Language Models are Weak Learners

Part of Advances in Neural Information Processing Systems 36 (NeurIPS 2023) Main Conference Track

Bibtex Paper Supplemental

Authors

Hariharan Manikandan, Yiding Jiang, J. Zico Kolter

Abstract

A central notion in practical and theoretical machine learning is that of a weak learner, classifiers that achieve better-than-random performance (on any given distribution over data), even by a small margin.
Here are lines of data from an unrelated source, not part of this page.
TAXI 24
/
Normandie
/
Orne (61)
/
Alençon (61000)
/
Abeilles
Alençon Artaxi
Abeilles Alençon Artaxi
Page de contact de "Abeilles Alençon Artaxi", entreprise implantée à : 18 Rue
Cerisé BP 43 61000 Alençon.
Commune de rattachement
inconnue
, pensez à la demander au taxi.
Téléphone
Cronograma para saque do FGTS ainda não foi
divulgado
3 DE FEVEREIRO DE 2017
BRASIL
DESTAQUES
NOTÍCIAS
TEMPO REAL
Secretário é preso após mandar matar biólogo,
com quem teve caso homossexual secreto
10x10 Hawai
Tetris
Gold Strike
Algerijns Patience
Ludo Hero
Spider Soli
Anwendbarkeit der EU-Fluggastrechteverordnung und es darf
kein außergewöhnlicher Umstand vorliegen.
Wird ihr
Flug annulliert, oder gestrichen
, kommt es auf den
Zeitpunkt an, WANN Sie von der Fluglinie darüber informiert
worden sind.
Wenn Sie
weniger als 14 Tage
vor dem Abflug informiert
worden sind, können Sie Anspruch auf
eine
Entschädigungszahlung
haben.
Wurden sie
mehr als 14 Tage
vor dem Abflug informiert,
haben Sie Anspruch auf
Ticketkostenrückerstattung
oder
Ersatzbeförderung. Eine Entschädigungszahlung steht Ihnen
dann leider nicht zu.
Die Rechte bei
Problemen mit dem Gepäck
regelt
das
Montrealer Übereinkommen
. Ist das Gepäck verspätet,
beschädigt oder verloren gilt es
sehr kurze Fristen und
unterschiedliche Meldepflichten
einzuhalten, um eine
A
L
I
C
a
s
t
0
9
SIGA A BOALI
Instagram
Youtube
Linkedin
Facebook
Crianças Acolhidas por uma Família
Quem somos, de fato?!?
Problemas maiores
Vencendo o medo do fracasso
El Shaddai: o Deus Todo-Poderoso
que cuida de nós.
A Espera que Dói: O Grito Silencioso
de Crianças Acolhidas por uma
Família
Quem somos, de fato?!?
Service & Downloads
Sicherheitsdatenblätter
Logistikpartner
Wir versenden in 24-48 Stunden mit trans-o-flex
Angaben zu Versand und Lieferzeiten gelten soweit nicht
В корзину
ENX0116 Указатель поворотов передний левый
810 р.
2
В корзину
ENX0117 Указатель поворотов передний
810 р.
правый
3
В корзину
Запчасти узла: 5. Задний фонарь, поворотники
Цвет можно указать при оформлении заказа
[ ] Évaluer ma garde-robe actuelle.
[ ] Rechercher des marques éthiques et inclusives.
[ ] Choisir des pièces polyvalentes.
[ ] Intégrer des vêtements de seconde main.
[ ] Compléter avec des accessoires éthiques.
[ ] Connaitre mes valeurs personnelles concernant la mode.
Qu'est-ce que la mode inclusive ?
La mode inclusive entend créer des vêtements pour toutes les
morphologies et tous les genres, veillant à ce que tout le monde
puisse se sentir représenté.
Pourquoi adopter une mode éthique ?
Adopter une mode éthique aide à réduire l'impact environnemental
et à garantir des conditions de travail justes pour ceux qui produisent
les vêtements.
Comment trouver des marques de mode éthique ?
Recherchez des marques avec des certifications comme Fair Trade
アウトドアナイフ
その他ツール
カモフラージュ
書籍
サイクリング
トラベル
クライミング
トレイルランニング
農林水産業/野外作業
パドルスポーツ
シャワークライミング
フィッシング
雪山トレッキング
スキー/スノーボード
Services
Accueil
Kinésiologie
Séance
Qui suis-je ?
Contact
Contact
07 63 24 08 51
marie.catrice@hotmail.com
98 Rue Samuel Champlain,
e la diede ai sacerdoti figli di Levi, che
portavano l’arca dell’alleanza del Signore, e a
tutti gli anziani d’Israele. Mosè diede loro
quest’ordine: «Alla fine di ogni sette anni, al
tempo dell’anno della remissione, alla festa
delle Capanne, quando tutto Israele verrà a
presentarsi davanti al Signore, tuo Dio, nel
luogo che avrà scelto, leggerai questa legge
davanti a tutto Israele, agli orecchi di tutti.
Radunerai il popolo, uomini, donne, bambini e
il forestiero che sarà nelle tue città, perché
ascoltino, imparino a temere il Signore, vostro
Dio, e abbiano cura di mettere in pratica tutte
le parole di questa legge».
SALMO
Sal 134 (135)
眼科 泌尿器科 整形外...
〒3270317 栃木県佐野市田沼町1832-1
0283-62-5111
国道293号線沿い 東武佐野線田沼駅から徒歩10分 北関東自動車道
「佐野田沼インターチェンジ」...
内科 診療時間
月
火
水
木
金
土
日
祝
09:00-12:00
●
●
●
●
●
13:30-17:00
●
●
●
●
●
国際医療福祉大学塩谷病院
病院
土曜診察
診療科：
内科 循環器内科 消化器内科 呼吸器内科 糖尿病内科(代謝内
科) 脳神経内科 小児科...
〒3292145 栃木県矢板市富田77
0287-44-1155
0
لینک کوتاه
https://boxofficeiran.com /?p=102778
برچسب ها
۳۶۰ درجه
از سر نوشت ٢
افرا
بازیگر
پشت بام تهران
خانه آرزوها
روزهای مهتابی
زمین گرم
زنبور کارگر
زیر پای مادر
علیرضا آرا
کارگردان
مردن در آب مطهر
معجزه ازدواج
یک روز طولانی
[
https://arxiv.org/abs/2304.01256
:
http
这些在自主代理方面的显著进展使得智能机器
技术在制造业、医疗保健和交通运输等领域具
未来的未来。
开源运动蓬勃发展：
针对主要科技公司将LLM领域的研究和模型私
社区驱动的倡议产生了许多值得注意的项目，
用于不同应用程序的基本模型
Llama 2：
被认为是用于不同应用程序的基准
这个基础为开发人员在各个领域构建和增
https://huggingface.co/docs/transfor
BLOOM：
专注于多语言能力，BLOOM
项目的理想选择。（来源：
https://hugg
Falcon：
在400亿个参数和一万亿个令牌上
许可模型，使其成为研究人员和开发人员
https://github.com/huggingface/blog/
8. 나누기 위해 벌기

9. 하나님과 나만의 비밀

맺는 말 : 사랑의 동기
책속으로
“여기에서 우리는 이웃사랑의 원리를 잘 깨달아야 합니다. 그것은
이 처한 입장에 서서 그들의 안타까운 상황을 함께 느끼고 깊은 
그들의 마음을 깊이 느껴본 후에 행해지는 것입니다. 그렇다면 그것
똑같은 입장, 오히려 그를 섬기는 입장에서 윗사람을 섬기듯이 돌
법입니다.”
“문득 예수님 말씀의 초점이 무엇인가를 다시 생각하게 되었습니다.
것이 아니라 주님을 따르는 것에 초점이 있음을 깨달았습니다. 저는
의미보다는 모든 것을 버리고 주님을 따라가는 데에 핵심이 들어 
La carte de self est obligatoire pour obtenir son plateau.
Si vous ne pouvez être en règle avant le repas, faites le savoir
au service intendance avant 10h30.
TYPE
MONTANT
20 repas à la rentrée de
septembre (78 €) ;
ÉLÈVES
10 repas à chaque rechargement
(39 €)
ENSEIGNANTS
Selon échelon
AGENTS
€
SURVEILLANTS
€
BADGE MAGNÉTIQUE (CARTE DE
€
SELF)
Such weak learners form the practical basis for canonical machine learning methods such as boosting. In this work, we illustrate that prompt-based large language models can operate effectively as said weak learners. Specifically, we illustrate the use of a large language model (LLM) as a weak learner in a boosting algorithm applied to tabular data. We show that by providing (properly sampled according to the distribution of interest) text descriptions of tabular data samples, LLMs can produce a summary of the samples that serves as a template for classification, and achieves the aim of acting as a weak learner on this task. We incorporate these models into a boosting approach, which in many settings can leverage the knowledge within the LLM to outperform traditional tree-based boosting. The model outperforms both few-shot learning and occasionally even more involved fine-tuning procedures, particularly for some tasks involving small numbers of data points. The results illustrate the potential for prompt-based LLMs to function not just as few-shot learners themselves, but as components of larger machine learning models.